== 作業内容 ==
[1] 下に引用したウクライナ侵攻2年の番組紹介を読み、次の問いに答えてください。
(a) NHKスペシャルの番組タイトルは何ですか。
(b) その番組はいつ、どのチャンネルで放送されますか。
(c) 激減しているとされているのは、どこからの何の支援ですか。
[2] 下に引用したウクライナ侵攻2年の番組紹介を、最後の文の後から書き継いでください。

ロシアによるウクライナへの侵攻から2年。
苦境が続くウクライナには、過酷な状況におかれた最前線の兵士たち、平穏な日常を奪われ、終わりの見えない戦場で希望と絶望のはざまに生きる人々が数多く存在します。
「NHKスペシャル」をはじめ、ウクライナの「今」をお伝えするさまざまな番組が放送されます。


NHKスペシャル
「戦場のジーニャ~ウクライナ 兵士が見た“地獄”~」
2月25日(日) 総合 午後9:00~9:49

ロシアによるウクライナ侵攻から2年。最前線は“地獄”の様相を呈している。米国からの武器や弾薬の支援が激減するなか、前線のウクライナの兵士たちはロシア軍の激しい攻撃にさらされ、防戦を強いられている。

== 抽出情報 ==

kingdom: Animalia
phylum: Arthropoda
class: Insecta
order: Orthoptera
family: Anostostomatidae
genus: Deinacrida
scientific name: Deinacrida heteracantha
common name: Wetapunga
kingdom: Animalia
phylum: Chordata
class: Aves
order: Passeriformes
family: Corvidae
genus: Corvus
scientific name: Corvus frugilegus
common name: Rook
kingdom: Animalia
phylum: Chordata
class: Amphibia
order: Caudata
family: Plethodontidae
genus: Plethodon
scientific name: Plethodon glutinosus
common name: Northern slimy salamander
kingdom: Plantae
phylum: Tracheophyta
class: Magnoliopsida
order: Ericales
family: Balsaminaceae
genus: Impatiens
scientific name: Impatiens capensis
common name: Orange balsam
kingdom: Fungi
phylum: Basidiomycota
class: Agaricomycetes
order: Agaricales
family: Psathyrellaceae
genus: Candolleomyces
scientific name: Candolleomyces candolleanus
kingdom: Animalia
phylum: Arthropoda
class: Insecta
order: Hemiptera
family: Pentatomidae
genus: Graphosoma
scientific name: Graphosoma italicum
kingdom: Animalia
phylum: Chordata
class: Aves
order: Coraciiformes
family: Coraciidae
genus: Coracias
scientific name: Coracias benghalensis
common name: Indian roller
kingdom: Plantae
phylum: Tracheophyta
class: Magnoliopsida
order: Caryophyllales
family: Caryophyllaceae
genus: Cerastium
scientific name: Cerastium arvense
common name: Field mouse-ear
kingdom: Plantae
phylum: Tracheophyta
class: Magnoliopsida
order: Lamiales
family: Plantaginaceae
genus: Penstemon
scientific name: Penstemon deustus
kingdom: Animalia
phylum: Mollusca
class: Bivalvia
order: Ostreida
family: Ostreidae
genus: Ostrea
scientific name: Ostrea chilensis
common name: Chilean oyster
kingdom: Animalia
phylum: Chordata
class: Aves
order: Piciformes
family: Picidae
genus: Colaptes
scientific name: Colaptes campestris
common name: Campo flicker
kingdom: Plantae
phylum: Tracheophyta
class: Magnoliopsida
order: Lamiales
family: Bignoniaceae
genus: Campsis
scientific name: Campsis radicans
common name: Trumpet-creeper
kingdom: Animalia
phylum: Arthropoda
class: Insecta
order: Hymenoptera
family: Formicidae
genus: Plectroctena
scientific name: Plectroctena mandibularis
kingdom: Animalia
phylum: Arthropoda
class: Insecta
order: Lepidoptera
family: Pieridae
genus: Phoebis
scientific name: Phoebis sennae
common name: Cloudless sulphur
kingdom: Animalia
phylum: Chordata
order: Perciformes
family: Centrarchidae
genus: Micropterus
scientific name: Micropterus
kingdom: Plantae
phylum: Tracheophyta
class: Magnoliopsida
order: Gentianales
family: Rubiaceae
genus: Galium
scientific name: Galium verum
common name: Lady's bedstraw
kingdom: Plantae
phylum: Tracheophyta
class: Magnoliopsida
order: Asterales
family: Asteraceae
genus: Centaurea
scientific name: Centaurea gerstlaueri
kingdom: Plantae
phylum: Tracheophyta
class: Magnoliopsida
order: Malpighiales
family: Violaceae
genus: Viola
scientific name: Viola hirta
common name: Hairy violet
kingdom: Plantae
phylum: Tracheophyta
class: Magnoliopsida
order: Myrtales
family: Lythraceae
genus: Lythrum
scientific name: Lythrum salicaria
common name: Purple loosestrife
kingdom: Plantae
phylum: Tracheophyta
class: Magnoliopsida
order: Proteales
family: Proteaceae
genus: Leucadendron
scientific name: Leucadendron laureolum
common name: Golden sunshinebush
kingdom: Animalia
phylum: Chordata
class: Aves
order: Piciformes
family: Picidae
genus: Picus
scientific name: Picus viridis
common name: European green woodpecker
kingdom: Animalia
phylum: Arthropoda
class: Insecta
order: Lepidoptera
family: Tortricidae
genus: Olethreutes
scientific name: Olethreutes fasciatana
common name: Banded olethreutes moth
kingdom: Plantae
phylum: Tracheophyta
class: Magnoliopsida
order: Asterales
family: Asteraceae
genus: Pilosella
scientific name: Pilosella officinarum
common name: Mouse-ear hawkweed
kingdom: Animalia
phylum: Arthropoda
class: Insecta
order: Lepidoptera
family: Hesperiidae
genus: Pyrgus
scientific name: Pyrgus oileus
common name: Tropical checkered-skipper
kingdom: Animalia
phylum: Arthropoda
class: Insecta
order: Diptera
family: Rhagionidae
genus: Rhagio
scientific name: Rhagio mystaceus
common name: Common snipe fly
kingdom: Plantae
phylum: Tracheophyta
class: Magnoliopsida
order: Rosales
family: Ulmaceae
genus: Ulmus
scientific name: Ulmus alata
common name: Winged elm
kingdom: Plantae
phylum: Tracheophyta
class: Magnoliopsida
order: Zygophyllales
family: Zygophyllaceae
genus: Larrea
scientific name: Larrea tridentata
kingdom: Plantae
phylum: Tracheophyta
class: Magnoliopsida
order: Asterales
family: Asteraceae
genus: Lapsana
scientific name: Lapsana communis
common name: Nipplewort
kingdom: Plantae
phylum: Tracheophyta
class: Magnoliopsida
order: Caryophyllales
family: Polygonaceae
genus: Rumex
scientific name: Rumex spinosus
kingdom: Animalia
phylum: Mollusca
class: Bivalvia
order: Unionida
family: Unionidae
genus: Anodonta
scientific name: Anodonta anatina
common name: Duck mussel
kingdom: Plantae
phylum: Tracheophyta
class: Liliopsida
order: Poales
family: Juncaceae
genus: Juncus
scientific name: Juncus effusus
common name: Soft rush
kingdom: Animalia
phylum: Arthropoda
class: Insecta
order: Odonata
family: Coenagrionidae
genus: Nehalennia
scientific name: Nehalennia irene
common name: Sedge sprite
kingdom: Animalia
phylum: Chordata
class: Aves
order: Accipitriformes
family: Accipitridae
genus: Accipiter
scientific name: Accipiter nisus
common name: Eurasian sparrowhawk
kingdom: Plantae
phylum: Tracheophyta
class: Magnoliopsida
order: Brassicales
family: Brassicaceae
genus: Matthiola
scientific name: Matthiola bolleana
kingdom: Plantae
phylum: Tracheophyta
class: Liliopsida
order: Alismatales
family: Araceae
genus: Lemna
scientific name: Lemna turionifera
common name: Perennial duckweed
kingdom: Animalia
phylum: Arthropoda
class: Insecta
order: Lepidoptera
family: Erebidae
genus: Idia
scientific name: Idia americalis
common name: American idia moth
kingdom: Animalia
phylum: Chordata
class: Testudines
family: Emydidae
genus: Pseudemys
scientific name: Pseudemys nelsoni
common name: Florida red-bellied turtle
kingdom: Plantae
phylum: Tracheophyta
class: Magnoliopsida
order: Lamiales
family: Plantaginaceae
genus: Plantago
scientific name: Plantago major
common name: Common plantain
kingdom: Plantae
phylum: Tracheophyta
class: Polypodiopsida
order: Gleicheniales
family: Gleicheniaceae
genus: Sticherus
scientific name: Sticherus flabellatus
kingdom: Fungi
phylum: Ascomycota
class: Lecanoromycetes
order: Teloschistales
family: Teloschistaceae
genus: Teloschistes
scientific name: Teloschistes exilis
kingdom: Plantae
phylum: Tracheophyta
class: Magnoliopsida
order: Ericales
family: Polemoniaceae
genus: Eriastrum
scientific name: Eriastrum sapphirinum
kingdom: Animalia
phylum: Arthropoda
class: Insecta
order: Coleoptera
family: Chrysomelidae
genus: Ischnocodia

== 回答 ==
[1]
(a) 「戦場のジーニャ~ウクライナ 兵士が見た“地獄”~」
(b) 2月25日(日)の午後9:00~9:49、総合で放送されます。
(c) 米国からの武器や弾薬の支援です。

[2]
テレビカメラマンをしていたジーニャ(35)は、南部の激戦地であるザポリージャの最前線に送られた。彼を待っていたのは第一次世界大戦さながらの塹壕ざんごう戦だった。深さ2メートル、幅1メートルほどの塹壕を掘り、その中に数人の兵士がろうじょう。至近距離でロシア兵と撃ち合うことになった。
辺り一面には死臭が漂い、寝袋には無数のねずみが入り込んでくる。「これは殺人ではない、ゲームだ」と生き抜くため何度も自分に言い聞かせ、必死に感情を抑え込む。
番組では、軍と特別に交渉し、ジーニャら最前線の兵士の“自撮り映像”を大量に入手。そこには、ごく普通の日常を生きてきた市民が、戦場を生き抜くため、兵士として人を殺すことを受け入れていく様が生々しく刻まれていた。ロシアによる軍事侵攻が、ウクライナの人びとにもたらした現実を伝える。


NHKスペシャル
「ウクライナ 戦火の放送局Ⅱ~それぞれの正義~」
3月2日(土) 総合 午後10:00~10:49

「このつらさが分からないんですか?」――ウクライナのジャーナリストが、インタビューにそう言い放った。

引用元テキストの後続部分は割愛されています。